Sundance Preview: Documentaries Are Festival’s Best Bets for Awards

As usual, Sundance’s nonfiction films are the ones that are likeliest to be in the awards race a year from now

In the Same Breath Flee Summer of Soul Sundance
Left to right: "In the Same Breath," "Flee," "Summer of Soul"

If you’re looking for sure bets at the Sundance Film Festival, the smart money says you should look to the documentary programming. The festival’s lineup of narrative films, after all, is always hit-or-miss: For every “Minari” or “The Farewell” or “Beasts of the Southern Wild” that comes out of Park City to become a hit in theaters or on the awards circuit, there are dozens of movies that disappear, or that find that the rapturous reaction they received at 7,000 feet is considerably more tepid at sea level.

But Sundance’s documentaries rarely disappoint. Almost every year, more than half the nonfiction films that make the shortlist in the Oscars Best Documentary Feature category are films that premiered at Sundance — and when this year’s shortlist is announced on Feb. 9, there’s no question that it will be filled with Sundance’s Class of 2020.

Among the docs that premiered in Park City last year and are now in the thick of the awards race are “Boys State,” “Crip Camp,” “Dick Johnson Is Dead,” “Time,” “Welcome to Chechnya,” “On the Record” and many more. If nine or 10 of this year’s shortlisted films don’t come from Sundance, it’ll be a shock.

After all, the statistics are formidable: Over the last five years, Sundance has produced three of the five Oscars documentary winners, 13 of the 25 nominees and 42 of the 75 shortlisted films. (The Toronto International Film Festival is a very distant second, premiering three nominees, seven shortlisted films and no winners.)

When Sundance’s longtime festival director, John Cooper, stepped down after last year’s events, it was appropriate that the festival’s worldwide search ended up choosing Tabitha Jackson, the director of the Sundance Institute’s Documentary Film Program, which has long been one of the most essential programs in the nonfiction arena.

And while Jackson stepped into a job that found her having to help re-imagine the festival in the era of COVID-19, the lineup of this year’s largely virtual Sundance is typically strong in the nonfiction arena.

In fact, with the overall lineup slimmed down for this shorter, virtual edition of Sundance, nonfiction films make up a full 40% of the festival’s content. As usual, there are 10 documentaries in the U.S. Documentary Competition, another 10 in the World Cinema Documentary Competition, seven (out of 15) in the Premieres section and one each in the Next and Midnight programs.
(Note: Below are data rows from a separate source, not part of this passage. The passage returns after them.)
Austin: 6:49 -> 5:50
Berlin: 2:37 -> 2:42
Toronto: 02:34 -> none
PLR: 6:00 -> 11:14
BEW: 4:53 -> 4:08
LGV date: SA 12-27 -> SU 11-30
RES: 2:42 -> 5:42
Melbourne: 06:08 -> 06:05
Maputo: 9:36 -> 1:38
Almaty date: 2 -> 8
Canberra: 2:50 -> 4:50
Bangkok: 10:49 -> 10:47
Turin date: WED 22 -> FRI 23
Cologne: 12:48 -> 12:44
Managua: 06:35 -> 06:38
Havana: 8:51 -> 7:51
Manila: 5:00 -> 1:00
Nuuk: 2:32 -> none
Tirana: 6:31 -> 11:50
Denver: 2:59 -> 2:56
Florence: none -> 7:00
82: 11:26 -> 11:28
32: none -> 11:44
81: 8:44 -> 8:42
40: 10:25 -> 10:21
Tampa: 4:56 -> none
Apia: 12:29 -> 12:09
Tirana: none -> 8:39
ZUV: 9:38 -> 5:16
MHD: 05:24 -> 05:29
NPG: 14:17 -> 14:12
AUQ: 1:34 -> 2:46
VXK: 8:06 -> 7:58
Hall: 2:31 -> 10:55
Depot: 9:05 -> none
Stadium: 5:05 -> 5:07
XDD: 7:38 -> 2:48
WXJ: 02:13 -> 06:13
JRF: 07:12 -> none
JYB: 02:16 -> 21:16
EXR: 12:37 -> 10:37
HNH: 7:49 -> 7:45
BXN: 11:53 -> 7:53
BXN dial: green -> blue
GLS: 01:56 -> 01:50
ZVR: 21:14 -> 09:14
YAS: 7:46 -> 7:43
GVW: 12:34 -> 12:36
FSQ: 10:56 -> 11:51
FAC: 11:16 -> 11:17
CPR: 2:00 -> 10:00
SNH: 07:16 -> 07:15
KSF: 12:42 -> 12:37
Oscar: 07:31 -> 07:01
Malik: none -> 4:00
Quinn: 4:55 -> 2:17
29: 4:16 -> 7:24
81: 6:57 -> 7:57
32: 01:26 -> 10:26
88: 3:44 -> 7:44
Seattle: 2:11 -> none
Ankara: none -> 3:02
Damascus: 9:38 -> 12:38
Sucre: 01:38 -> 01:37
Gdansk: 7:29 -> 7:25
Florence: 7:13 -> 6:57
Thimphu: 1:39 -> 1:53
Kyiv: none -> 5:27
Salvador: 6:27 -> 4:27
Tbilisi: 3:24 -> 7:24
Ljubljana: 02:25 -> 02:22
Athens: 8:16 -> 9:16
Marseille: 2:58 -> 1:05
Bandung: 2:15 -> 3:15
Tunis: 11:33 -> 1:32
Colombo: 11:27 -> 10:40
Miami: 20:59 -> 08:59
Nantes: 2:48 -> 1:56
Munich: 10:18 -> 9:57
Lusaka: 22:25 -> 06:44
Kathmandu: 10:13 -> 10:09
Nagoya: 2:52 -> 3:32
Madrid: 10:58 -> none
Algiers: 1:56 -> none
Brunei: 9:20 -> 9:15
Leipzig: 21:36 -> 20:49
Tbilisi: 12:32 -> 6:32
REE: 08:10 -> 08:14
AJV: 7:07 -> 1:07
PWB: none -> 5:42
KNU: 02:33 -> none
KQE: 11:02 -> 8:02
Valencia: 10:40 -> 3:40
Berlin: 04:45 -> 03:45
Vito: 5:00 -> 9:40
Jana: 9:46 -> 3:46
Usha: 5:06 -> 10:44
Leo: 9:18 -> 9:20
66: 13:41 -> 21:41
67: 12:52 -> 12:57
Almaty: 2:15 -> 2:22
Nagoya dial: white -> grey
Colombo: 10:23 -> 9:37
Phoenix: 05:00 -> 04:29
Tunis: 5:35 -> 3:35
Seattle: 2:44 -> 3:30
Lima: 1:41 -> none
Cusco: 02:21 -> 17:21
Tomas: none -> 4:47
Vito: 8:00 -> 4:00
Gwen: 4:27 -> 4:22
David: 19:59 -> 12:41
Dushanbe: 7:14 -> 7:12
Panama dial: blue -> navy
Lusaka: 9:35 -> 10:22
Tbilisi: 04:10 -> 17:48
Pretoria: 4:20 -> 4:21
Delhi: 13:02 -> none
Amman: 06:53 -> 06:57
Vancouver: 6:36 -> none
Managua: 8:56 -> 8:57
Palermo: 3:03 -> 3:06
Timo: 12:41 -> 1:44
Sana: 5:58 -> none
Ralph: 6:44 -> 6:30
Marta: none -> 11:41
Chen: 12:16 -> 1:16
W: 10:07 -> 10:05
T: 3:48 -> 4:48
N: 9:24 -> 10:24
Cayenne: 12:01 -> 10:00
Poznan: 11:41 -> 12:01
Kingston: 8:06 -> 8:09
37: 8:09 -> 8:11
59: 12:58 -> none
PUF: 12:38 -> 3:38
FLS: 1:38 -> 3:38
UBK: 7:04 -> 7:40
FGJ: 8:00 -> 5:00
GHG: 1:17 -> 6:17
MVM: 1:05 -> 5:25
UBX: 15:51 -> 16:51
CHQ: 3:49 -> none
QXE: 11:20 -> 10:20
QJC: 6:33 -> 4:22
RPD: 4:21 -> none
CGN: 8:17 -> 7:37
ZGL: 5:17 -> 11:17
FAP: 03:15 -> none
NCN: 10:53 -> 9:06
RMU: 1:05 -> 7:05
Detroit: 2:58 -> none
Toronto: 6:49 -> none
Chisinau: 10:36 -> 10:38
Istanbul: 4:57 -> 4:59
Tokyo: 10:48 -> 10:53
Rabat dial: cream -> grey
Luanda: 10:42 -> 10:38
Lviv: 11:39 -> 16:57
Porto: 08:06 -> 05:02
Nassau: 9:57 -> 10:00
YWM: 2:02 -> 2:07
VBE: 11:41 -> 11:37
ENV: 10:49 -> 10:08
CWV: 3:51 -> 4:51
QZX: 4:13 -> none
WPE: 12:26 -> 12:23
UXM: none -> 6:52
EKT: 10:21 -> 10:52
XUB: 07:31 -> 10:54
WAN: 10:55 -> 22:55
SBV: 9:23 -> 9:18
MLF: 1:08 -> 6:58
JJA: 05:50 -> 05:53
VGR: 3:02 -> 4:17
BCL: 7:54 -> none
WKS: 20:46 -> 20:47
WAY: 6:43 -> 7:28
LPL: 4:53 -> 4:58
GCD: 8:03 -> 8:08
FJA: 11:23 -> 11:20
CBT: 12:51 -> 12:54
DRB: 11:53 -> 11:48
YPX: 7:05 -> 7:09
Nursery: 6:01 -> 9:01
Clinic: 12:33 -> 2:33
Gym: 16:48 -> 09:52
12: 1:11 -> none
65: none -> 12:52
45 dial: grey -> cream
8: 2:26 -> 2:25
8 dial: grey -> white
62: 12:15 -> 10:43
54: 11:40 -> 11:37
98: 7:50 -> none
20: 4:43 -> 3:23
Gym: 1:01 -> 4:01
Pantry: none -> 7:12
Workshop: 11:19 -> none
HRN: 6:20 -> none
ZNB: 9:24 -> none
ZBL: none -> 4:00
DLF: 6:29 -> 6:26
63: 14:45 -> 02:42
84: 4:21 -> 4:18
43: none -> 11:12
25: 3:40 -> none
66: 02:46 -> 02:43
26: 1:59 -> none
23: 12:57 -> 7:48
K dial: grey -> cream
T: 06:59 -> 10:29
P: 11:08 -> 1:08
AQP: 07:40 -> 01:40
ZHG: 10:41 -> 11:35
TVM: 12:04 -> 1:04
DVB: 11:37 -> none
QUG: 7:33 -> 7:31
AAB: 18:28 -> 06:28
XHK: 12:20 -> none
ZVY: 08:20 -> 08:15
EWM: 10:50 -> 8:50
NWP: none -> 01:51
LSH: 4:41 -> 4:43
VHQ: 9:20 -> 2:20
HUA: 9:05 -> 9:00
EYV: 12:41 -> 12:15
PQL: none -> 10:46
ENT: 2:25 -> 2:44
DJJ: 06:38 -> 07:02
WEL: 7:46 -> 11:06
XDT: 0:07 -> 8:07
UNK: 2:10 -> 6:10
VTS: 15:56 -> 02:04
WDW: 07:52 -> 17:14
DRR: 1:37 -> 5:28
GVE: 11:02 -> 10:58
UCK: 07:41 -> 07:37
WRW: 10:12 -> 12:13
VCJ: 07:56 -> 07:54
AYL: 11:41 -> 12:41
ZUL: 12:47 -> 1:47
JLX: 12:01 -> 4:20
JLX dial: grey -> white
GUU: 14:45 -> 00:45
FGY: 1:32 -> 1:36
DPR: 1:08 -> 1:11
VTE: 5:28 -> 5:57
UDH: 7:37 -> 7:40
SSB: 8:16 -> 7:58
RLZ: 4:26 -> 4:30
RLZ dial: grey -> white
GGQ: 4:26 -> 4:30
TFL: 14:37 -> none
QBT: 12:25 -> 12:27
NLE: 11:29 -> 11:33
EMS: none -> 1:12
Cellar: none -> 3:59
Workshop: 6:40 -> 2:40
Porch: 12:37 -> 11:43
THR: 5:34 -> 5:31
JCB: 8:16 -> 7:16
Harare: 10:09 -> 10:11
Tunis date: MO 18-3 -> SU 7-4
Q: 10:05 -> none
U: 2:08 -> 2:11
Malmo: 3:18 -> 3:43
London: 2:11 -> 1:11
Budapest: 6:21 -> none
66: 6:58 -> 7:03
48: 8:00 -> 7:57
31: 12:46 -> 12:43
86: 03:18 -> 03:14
Three of the six films presented in prestigious opening-night slots on Thursday will be docs: Questlove’s “Summer of Soul,” about the Harlem Cultural Festival that took place in the summer of 1969 and has been largely forgotten since; Jonas Poher Rasmussen’s “Flee,” about a refugee from Afghanistan in Denmark; and Nanfu Wang’s “In the Same Breath,” about the political response to the COVID-19 pandemic in China.

The other films include works by well-known nonfiction filmmakers including Lucy Walker (“Bring Your Own Brigade”), Betsy West and Julie Cohen (“My Name Is Pauli Murray”), Rodney Ascher (“A Glitch in the Matrix”) and Pedro Kos (“Rebel Hearts”), as well as the first foray into documentary filmmaking from “Baby Driver” and “Shaun of the Dead” director Edgar Wright, whose “The Sparks Brothers” looks at the cult Los Angeles band Sparks.

The subject range from rebellious nuns (“Rebel Hearts”) to female journalists in India (“Writing With Fire”), from a groundbreaking Black choreographer (“Ailey”) to a Hispanic American superstar (“Rita Moreno: Just a Girl Who Decided to Go for It”), from a literary icon (“Amy Tan: Unintended Memoir”) to the artists who created a groundbreaking television program (“Street Gang: How We Got to Sesame Street”).

That’s just a small sampling of the nearly 30 nonfiction films that will be unveiled over the festival’s first six days. If history is any indication, those films will, in many ways, be at the heart of this year’s Sundance — and, more than likely, in the thick of next year’s awards race, too.